Florida drug czar Jim McDonough may be gloating prematurely when he declares that the recent national elections were a "broad-based rejection of the drug normalization campaign begun in the mid-1990s" ("They just said no," Op-Ed, Tuesday).
This fall's statewide marijuana policy initiatives in Nevada and Arizona were defeated because they included provisions that went beyond the point most Americans support. They called for legalizing the sale of small amounts of marijuana in Nevada, and providing free medical marijuana to patients in Arizona. However, polling continues to demonstrate that a voter initiative would enjoy majority support if it focused on the core issue of whether we should stop treating responsible marijuana smokers as criminals.

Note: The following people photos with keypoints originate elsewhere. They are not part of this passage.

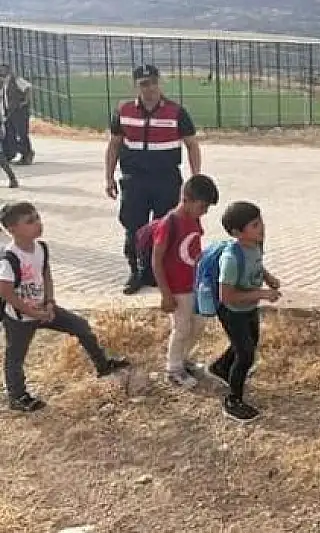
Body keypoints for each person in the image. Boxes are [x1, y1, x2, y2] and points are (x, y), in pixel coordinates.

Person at [0, 202, 130, 412]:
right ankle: (17, 396)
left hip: (44, 309)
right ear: (12, 229)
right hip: (20, 318)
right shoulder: (10, 258)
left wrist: (50, 302)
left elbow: (46, 274)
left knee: (80, 326)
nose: (38, 223)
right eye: (30, 221)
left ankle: (103, 364)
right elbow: (6, 292)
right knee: (15, 357)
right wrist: (31, 312)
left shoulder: (41, 248)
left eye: (38, 217)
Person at [105, 64, 202, 296]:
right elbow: (114, 145)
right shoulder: (124, 110)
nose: (150, 88)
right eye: (144, 84)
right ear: (136, 86)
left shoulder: (177, 112)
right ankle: (138, 273)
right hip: (134, 180)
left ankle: (162, 274)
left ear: (160, 83)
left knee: (166, 228)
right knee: (134, 228)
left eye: (154, 82)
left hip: (166, 180)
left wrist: (196, 178)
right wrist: (108, 177)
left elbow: (191, 144)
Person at [206, 201, 281, 423]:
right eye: (255, 225)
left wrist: (268, 278)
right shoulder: (230, 258)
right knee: (246, 355)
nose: (262, 228)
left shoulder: (254, 246)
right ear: (238, 233)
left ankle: (220, 367)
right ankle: (233, 400)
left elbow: (257, 265)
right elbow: (226, 296)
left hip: (248, 308)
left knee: (249, 343)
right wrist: (262, 294)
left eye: (261, 221)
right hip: (232, 311)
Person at [152, 174, 220, 388]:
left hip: (195, 284)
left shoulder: (194, 219)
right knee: (181, 328)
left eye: (207, 207)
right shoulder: (169, 223)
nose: (205, 211)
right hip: (177, 289)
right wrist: (166, 294)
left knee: (198, 323)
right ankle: (173, 369)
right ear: (186, 199)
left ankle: (183, 359)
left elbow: (194, 249)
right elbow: (157, 260)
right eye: (202, 206)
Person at [0, 64, 33, 165]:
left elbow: (27, 87)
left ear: (8, 70)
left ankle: (27, 155)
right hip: (10, 112)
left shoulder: (15, 79)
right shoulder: (4, 82)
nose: (1, 71)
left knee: (21, 133)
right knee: (9, 133)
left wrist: (25, 102)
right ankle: (10, 154)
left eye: (3, 69)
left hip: (19, 111)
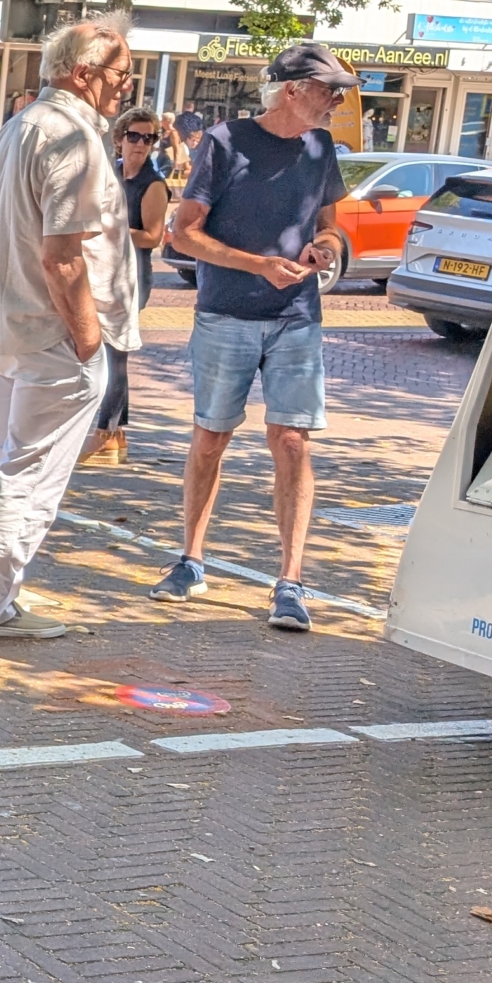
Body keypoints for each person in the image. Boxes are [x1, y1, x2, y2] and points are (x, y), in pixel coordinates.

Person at [0, 19, 141, 638]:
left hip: (14, 326)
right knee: (30, 473)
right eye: (120, 75)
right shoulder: (71, 137)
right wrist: (87, 337)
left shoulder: (24, 124)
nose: (126, 89)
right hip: (52, 333)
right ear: (84, 74)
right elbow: (62, 254)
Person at [155, 42, 358, 631]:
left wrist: (327, 249)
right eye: (329, 89)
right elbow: (183, 236)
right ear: (293, 89)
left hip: (298, 316)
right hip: (227, 313)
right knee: (212, 436)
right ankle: (191, 560)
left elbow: (330, 226)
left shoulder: (321, 148)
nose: (337, 100)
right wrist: (259, 265)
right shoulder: (225, 141)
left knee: (292, 441)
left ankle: (291, 582)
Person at [81, 105, 181, 465]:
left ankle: (104, 430)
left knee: (114, 353)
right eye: (134, 136)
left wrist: (110, 228)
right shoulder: (113, 172)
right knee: (108, 350)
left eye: (149, 138)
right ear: (120, 138)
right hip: (104, 271)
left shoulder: (152, 185)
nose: (141, 144)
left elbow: (152, 237)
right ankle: (117, 436)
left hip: (132, 276)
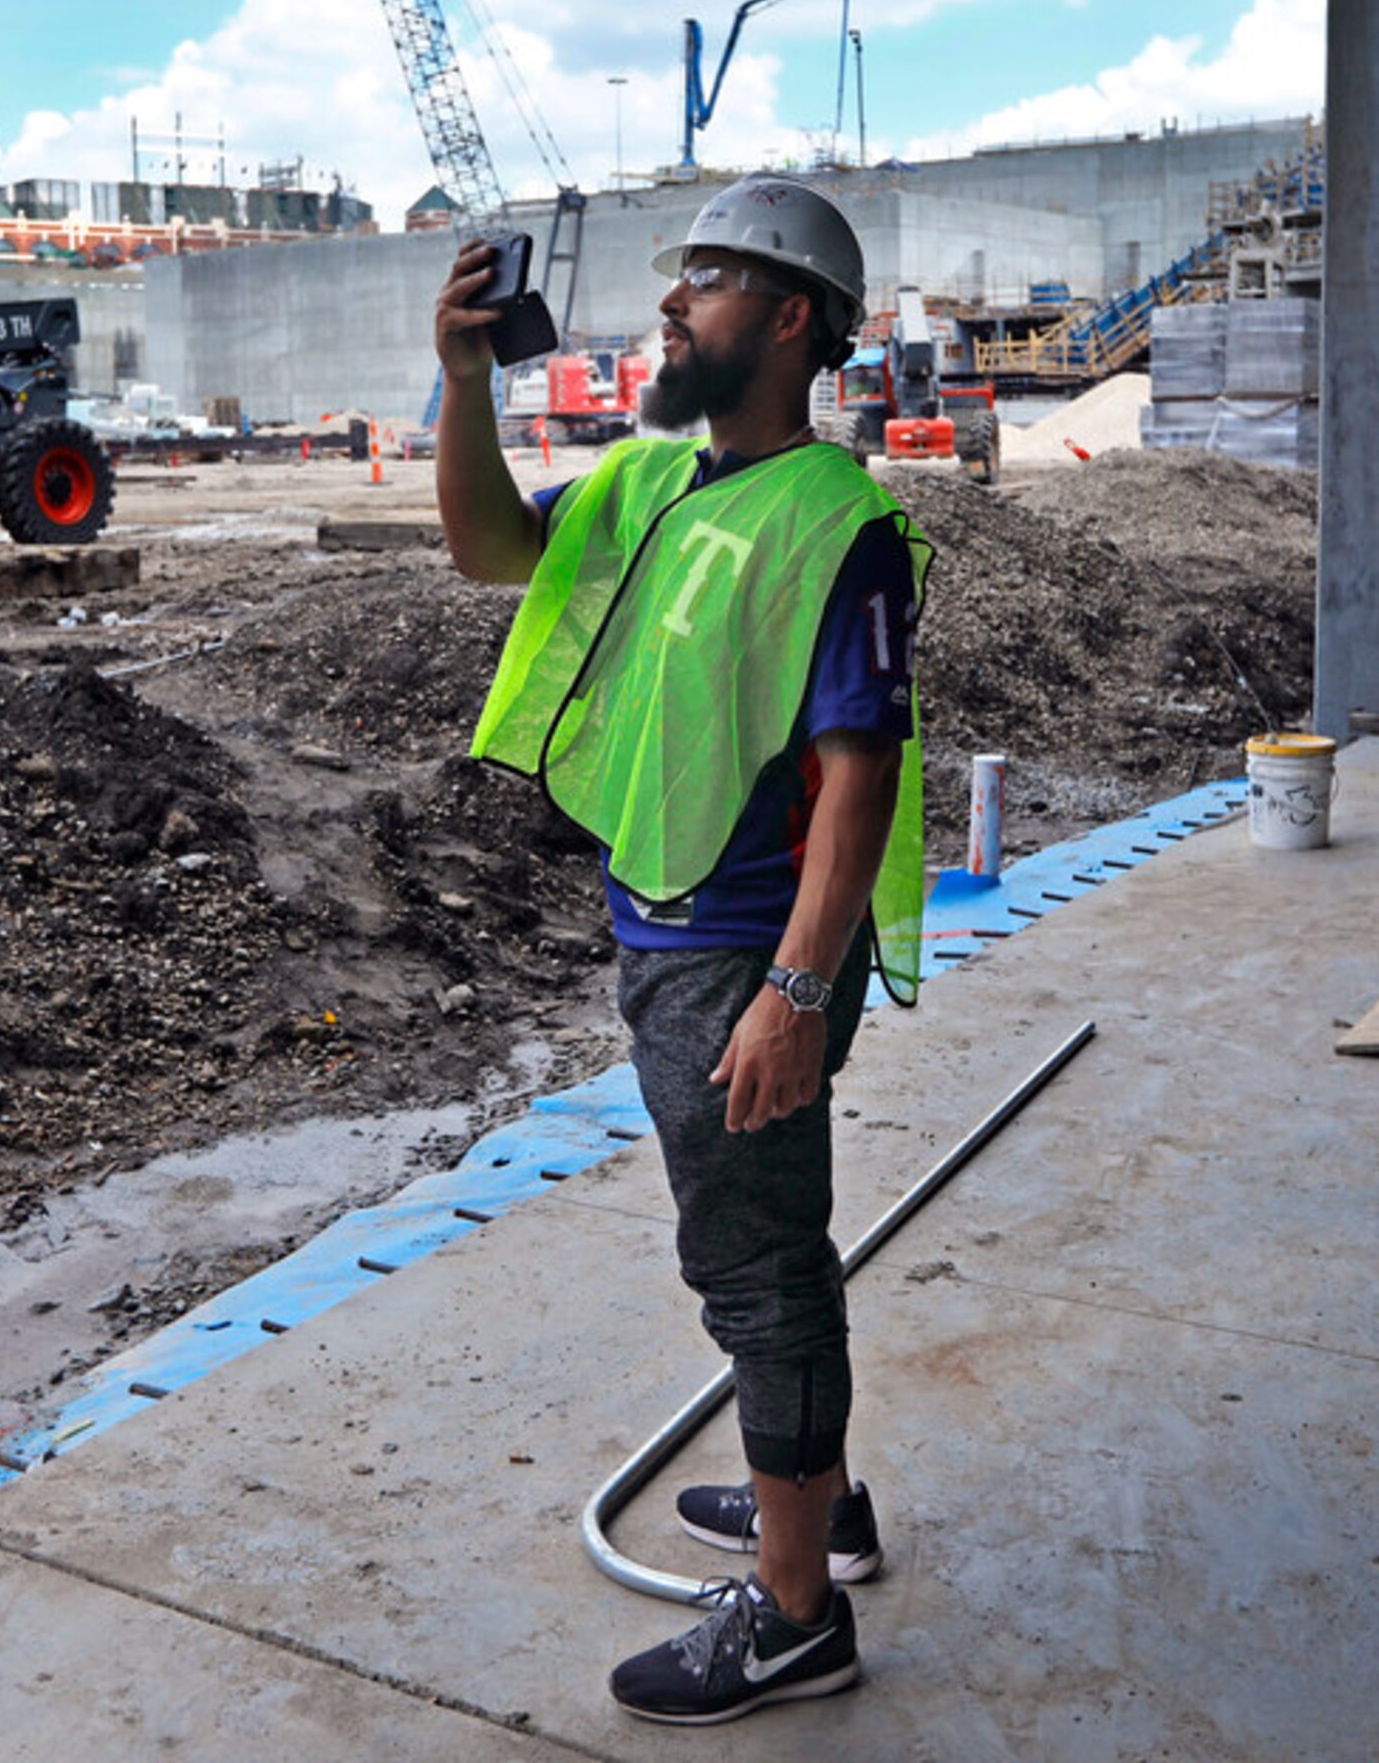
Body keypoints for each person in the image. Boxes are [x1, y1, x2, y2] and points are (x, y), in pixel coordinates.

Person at [432, 175, 932, 1726]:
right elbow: (490, 549)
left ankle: (794, 1620)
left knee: (757, 1269)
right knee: (770, 1250)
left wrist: (792, 990)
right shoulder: (652, 486)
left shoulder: (838, 523)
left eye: (706, 279)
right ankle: (821, 1507)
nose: (670, 303)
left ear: (789, 318)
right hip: (675, 926)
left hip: (745, 953)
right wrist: (461, 383)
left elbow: (859, 771)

A recent Zogby poll found 61 percent of the American public opposes arresting and jailing marijuana smokers, while only 31 percent supports current drug policies. A new Time/CNN poll found 72 percent of the public favors a fine only no jail for marijuana smokers.
Contrary to Mr. McDonough's allegations, it is not "smoke and mirrors" to report that the FBI says there were 724,000 Americans arrested on marijuana charges last year, and that 89 percent of those arrests were for simple possession. Most marijuana smokers are good, productive citizens who contribute in a positive way to their communities. By treating them as criminals, we are needlessly destroying the lives and careers of our own citizens, and wasting law enforcement resources that should be focused on serious and violent crimes, including terrorism.

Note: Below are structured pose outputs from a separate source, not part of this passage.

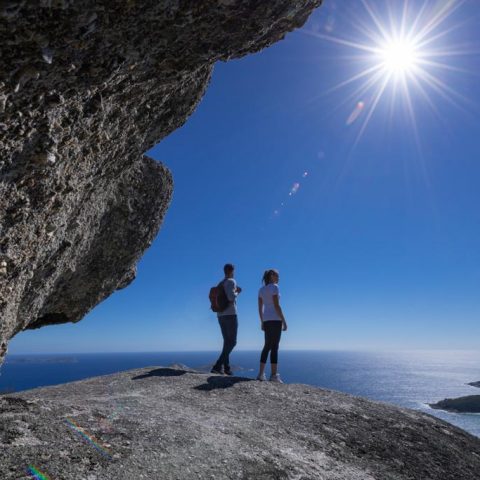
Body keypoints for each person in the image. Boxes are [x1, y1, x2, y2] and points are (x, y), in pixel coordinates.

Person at [257, 269, 287, 383]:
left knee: (267, 346)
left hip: (267, 320)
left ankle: (260, 374)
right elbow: (277, 306)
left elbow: (260, 308)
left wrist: (262, 321)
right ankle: (274, 375)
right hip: (275, 319)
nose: (279, 278)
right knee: (275, 347)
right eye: (277, 276)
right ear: (272, 276)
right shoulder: (275, 287)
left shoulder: (261, 290)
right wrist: (284, 321)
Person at [211, 263, 242, 375]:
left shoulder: (220, 283)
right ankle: (217, 366)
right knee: (232, 342)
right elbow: (231, 297)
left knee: (226, 342)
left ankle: (227, 368)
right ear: (232, 271)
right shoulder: (231, 281)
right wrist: (238, 292)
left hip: (220, 315)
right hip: (230, 314)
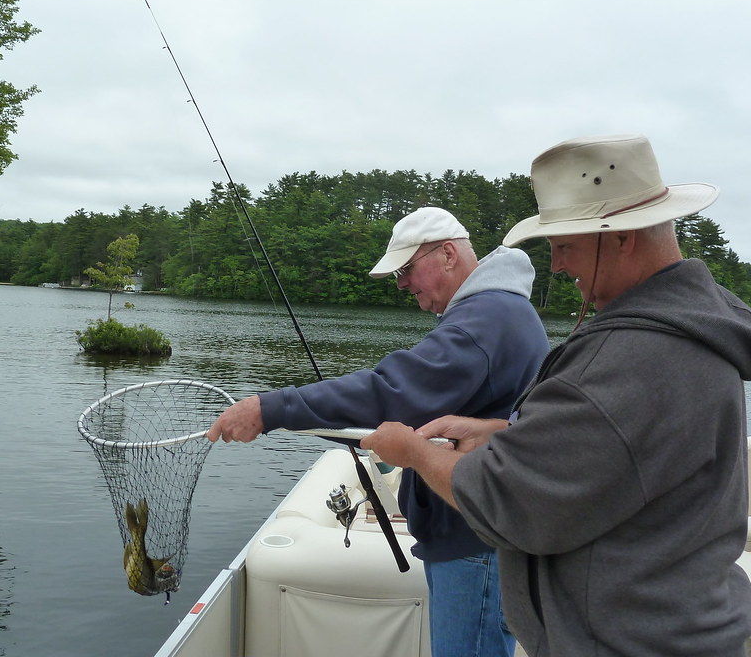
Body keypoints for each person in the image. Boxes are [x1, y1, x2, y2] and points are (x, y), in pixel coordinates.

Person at [361, 134, 751, 657]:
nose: (559, 266)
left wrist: (411, 451)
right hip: (680, 626)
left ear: (620, 238)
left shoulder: (633, 357)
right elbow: (629, 447)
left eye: (565, 246)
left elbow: (510, 502)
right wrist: (511, 434)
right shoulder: (696, 334)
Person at [207, 206, 550, 657]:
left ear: (448, 254)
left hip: (473, 539)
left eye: (407, 269)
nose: (403, 283)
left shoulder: (485, 320)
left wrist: (270, 409)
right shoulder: (499, 310)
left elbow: (391, 394)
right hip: (481, 527)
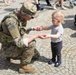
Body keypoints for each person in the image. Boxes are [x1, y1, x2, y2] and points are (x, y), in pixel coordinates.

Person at [0, 1, 44, 73]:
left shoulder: (20, 15)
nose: (32, 18)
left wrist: (33, 28)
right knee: (32, 43)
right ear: (24, 14)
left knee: (36, 55)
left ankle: (13, 55)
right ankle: (24, 67)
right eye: (32, 17)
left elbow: (20, 30)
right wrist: (36, 36)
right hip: (7, 48)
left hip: (12, 43)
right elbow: (20, 43)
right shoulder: (11, 22)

In the long run, it will be impossible for the drug warriors to maintain criminal penalties for the responsible use of marijuana by adults, because a solid majority of the American public now opposes criminalizing marijuana smokers. In a democracy, the laws must eventually reflect the will of the majority.

R. KEITH STROUP
Executive director
NORML
Washington

Duration of the war

In his column "How the divide over Iraq strategies began" (Commentary, Wednesday), Arnold Beichman said the Persian Gulf war "lasted 100 hours."
That statement is completely wrong. The war lasted 43 days. It started on Jan. 17, 1991, and lasted until Feb. 28. To say that it only lasted 100 hours does a great disservice to the soldiers, sailors, Marines and airmen of the allied nations who fought for the first 39 days. For some reason, a few writers still think that only land battle is war. The air and sea campaigns facilitated the ground campaign and played key roles in the war.